[Chart-based quiz items]

==*==

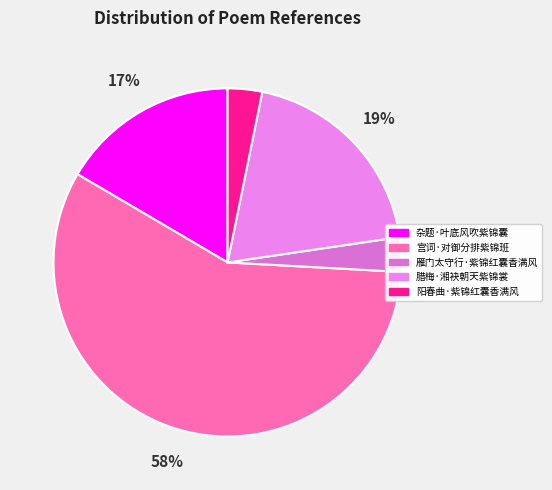

Which has a higher value, 雁门太守行·紫锦红囊香满风 or 腊梅·湘袂朝天紫锦裳?

腊梅·湘袂朝天紫锦裳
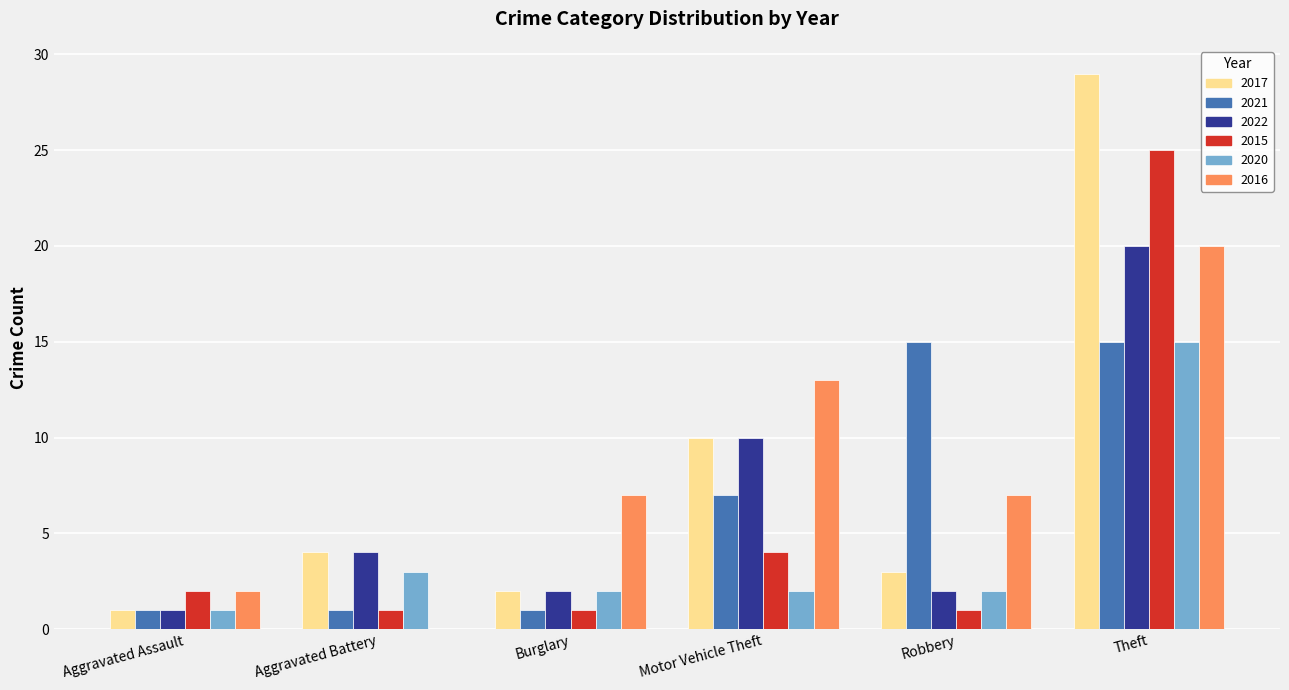

What is the sum of the 2015 values at Aggravated Assault and Theft?

27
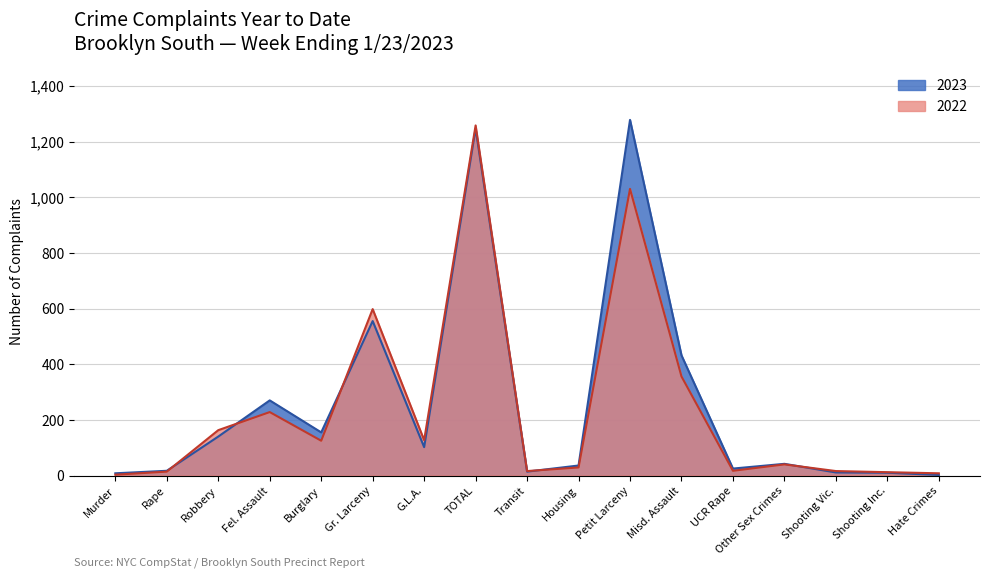

Which series has the largest total across all categories?

2023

==*==

Problem statement: Reproduce all of the items above verbatim, omitting the pictures.

Answer space:
Which has a higher value, 雁门太守行·紫锦红囊香满风 or 腊梅·湘袂朝天紫锦裳?

腊梅·湘袂朝天紫锦裳

What is the sum of the 2015 values at Aggravated Assault and Theft?

27

Which series has the largest total across all categories?

2023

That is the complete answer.